The ancient Greek legends tell of forces of nature that were personified and worshipped. They lived on Mount Olympus but came down to Earth to be with humans. The gods and goddesses arose from the Titans, the children of Uranus (the Heavens) and Gaea (the Earth), who struggled among themselves until one Titan, Cronus, became their ruler. Most of the gods were Cronus' offspring.
The most powerful god was the first, Zeus, son of Cronus. He was known as the Just, because of his fairness, and the Thunderer, because of his power with the thunderbolt. Hestia, Zeus' sister, governed the household. His brother Poseidon controlled the waters, while Hades (also known as Pluto) ruled the underworld of the dead. Hera, the goddess of marriage, was the wife of Zeus.
Zeus had several sons: Ares, the god of war; Apollo, the god of light and song; and Hermes, the messenger god. The last god was Hephaestus, the god of fire and skill. Zeus had several daughters: Athena, the goddess of wisdom; Artemis, the twin of Apollo, was the moon goddess and governed vegetation, wild animals and the hunt; and Aphrodite was the goddess of love.
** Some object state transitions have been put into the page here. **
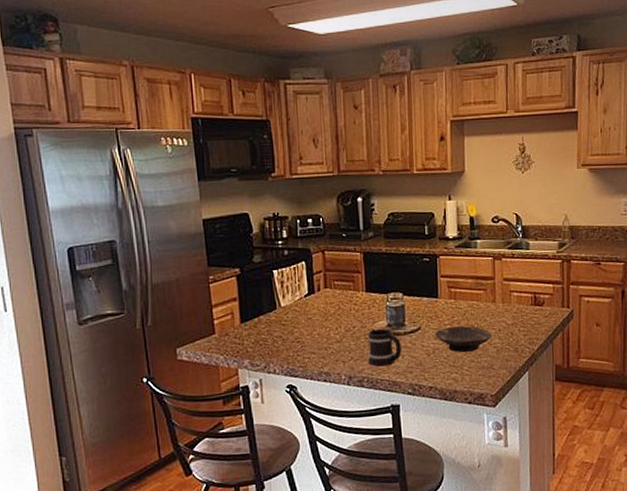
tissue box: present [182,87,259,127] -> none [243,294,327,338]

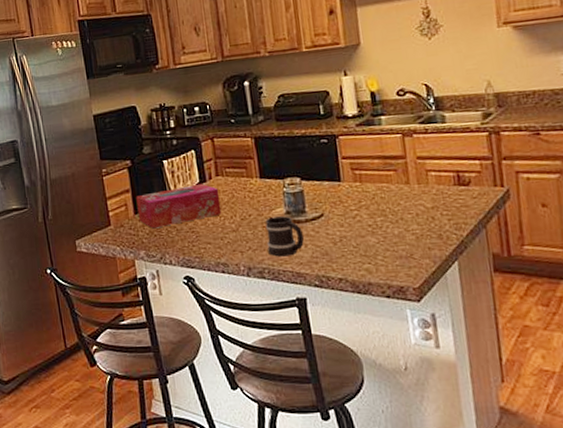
tissue box: none [243,294,327,338] -> present [136,183,222,229]
bowl: present [435,326,492,352] -> none [340,211,409,240]

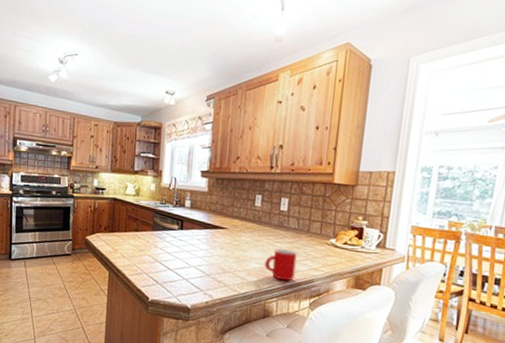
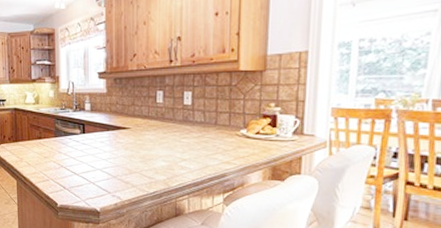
mug: present [264,249,297,281] -> none [172,145,207,177]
The muses were goddesses that were patrons of the arts and sciences. Their name is the root word for music. Each was known for a particular specialty: Calliope (geometry); Clio (history); Erato (poetry of love); Euterpe (lyrical poetry); Melpomene (tragedy); Polyhymnia (song and speech); Terpsichore (dance); Thalia (comedy); and Urania (astrology and astronomy).
The Fates were known as "the spinners of the thread of life" in the works of Homer. They determined the span of human life: Clotho spun the thread, determining the time of birth; Lachesis measured the thread length, determining the length of life; and Atropos cut the thread, determining the time of death. If the Fates were resisted, the goddess of justice, Nemesis, determined the outcome.